Nice!¶

Do you know what's nice? I do! It's when both the square and the cube of a number have every digit between them exactly once. It just makes me feel all warm and fuzzy inside. Mostly because the only known example of such a number is 69. See, look, no repeats:

  • 692 = 4761
  • 693 = 328509

Wait, 69 is the only known example? How can we let that stand?
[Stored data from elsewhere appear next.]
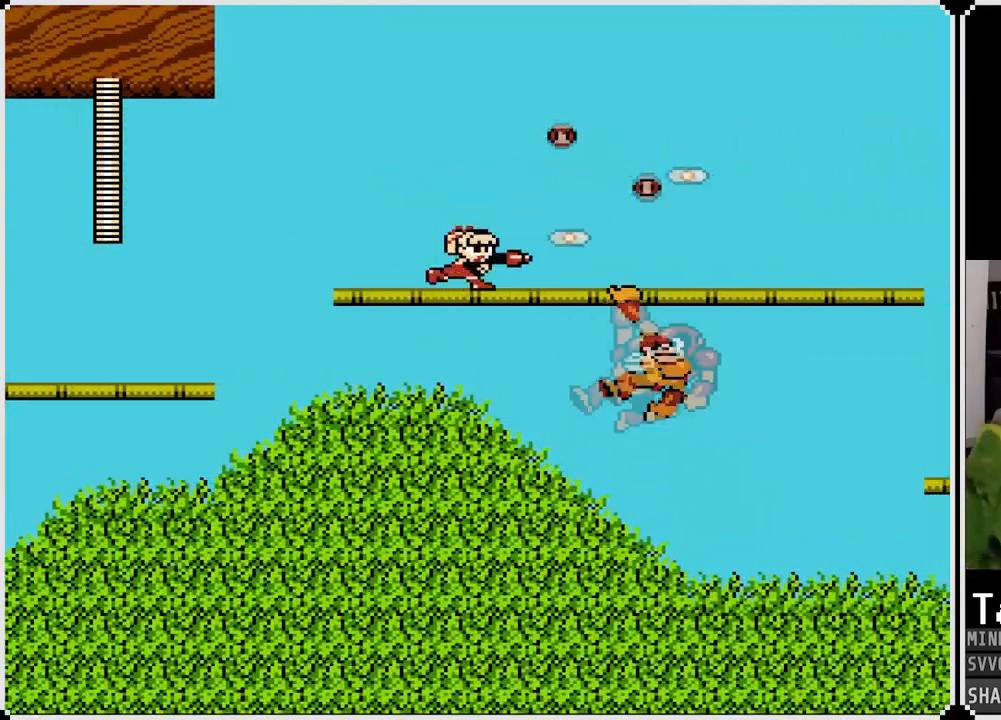
{"buttons": ["SQUARE"], "left_stick": "center", "right_stick": "center", "events": [[50, "SQUARE", "up"], [450, "SQUARE", "down"]]}
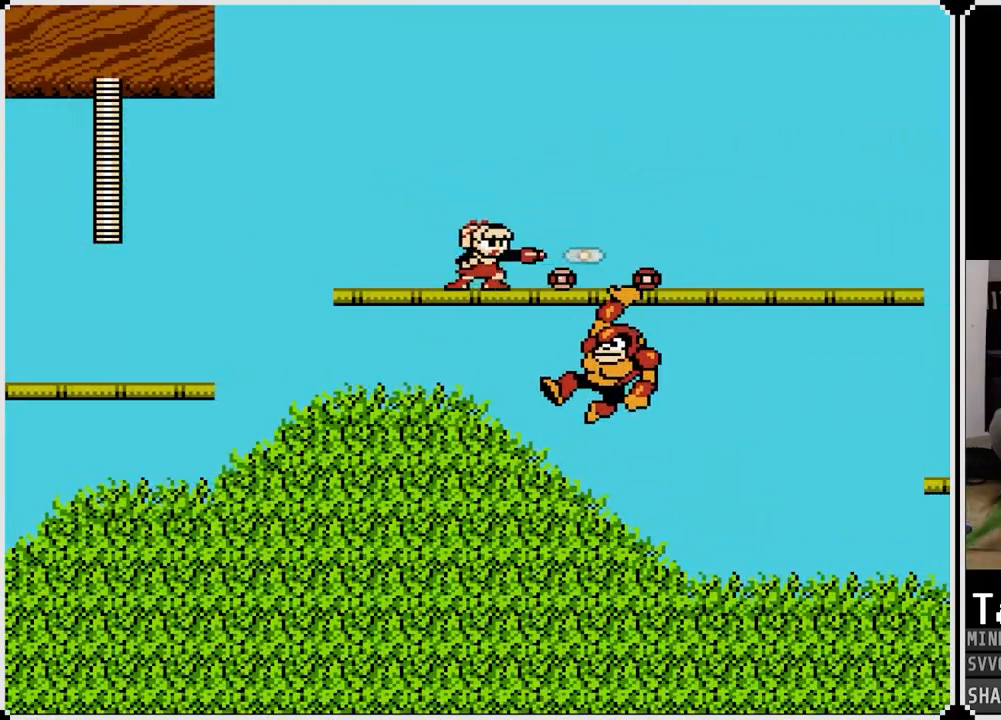
{"buttons": ["SQUARE", "DPAD_RIGHT"], "left_stick": "center", "right_stick": "center", "events": [[50, "SQUARE", "up"], [83, "DPAD_LEFT", "down"], [400, "DPAD_LEFT", "up"], [400, "DPAD_RIGHT", "down"], [483, "SQUARE", "down"]]}
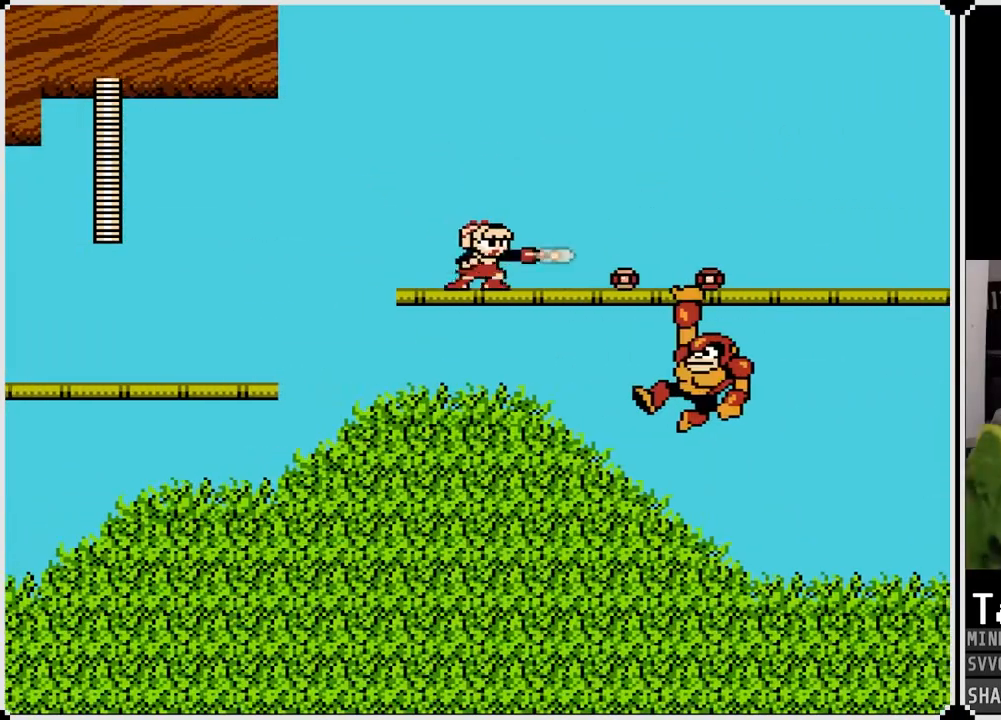
{"buttons": [], "left_stick": "center", "right_stick": "center", "events": [[50, "DPAD_RIGHT", "up"], [67, "SQUARE", "up"], [150, "SQUARE", "down"], [200, "SQUARE", "up"], [283, "SQUARE", "down"], [350, "SQUARE", "up"], [417, "SQUARE", "down"], [483, "SQUARE", "up"]]}
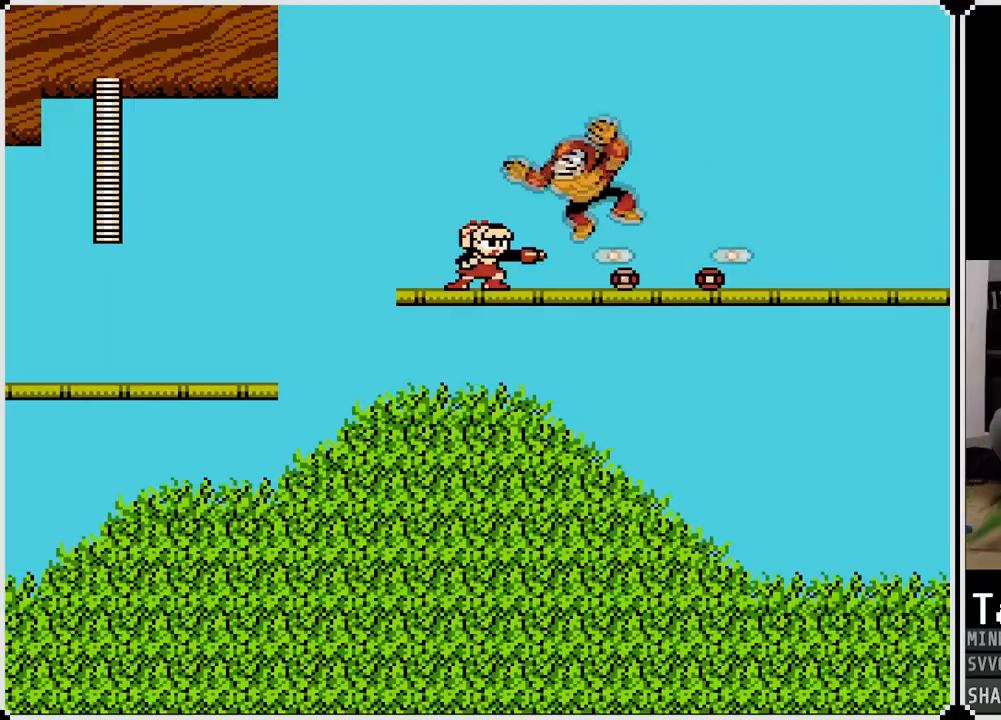
{"buttons": ["DPAD_RIGHT"], "left_stick": "center", "right_stick": "center", "events": [[50, "SQUARE", "down"], [133, "SQUARE", "up"], [183, "SQUARE", "down"], [283, "SQUARE", "up"], [367, "SQUARE", "down"], [400, "DPAD_RIGHT", "down"], [417, "SQUARE", "up"]]}
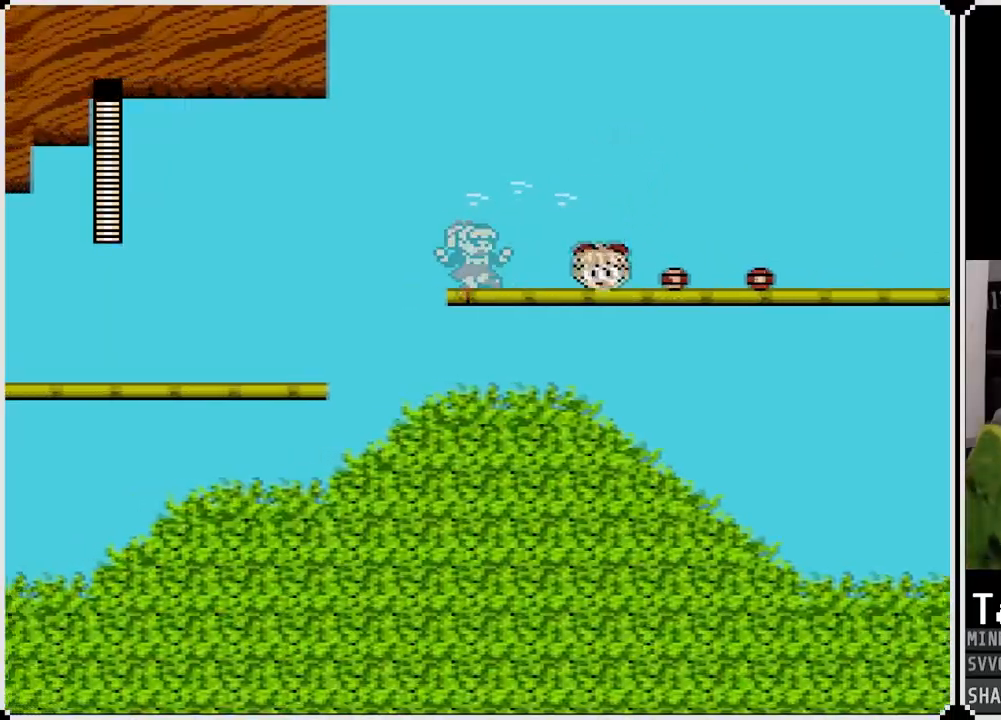
{"buttons": ["DPAD_RIGHT"], "left_stick": "center", "right_stick": "center", "events": [[217, "CROSS", "down"], [317, "CROSS", "up"]]}
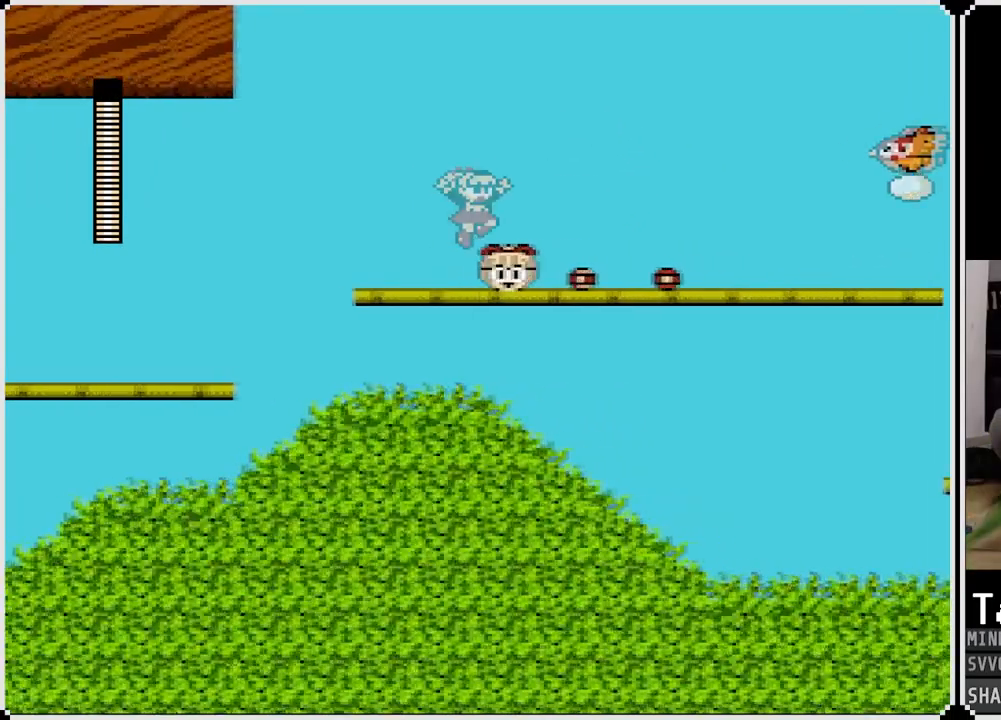
{"buttons": ["CROSS", "SQUARE"], "left_stick": "center", "right_stick": "center", "events": [[417, "DPAD_RIGHT", "up"], [433, "CROSS", "down"], [483, "SQUARE", "down"]]}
This property is so nice, we must find another! Only then will teenagers have a second number to giggle at!

Now that I've got that unfunny introduction out of the way, you should probably just go read Jacob's excellent post over at Chromatic Conflux. Go on ahead, I'll wait.

Back? Cool. So I read that post and was all like "oh, that's neat, it probably speaks more to how humans are willing to find patterns in any chaotic system than any intrinsic property of math, yadda yadda" until I got to this bit:

But once we get to 148, b/(e^5) goes above 1, and then the expected value starts going to infinity.

Wait, you're telling me there are probably an infinite amount of nice numbers out there? And we only know about one of them? The rest are just waiting out there, waiting in the dark for some fool to stumble upon them...

Chapter 1. How I embarked upon my search for square-cube pandigitals with the power of math¶

The first step in my journey was realizing that I'm bad at math.

Chapter 2. How I embarked upon my search for square-cube pandigitals with the power of violence¶

Okay, I'm only kidding a little. I had a couple ideas that I thought might be helpful. I figured the most computationally expensive parts of the check would be:

  1. figuring out what base(s) each number is valid in (i.e. has the right number of digits in the square and cube)
  2. squaring and/or cubing the number
  3. converting the square and cube into the valid base

After a cursory search I was wrong on most counts. Jacob's original post (please go read it if you haven't already) has a truly beautiful algorithm for determining the range of valid numbers in each base. Even better, these ranges never overlap! That means each number will be valid in at most one base, and many numbers aren't valid in any base. This narrows our search field massively, and makes this item effectively free.

Squaring and cubing is still decently expensive, though not as bad as I had feared at first glance. Since each number is only valid in one base I don't need to worry about saving or caching the square/cube results, and using a lookup table would probably be more trouble than it's worth. There is a handy little trick if you only care about 100% nice numbers, which is that you can square a number and check the square for repeats before trying the cube. I'm not doing that yet, but I'm sure there are many possible optimizations along these lines.

Converting to other bases is still pretty expensive, but I got bored before I tried optimizing it. Note that numpy's base_repr only goes up to base 36, so you could probably just use that for a lot of what we're doing here (for now...).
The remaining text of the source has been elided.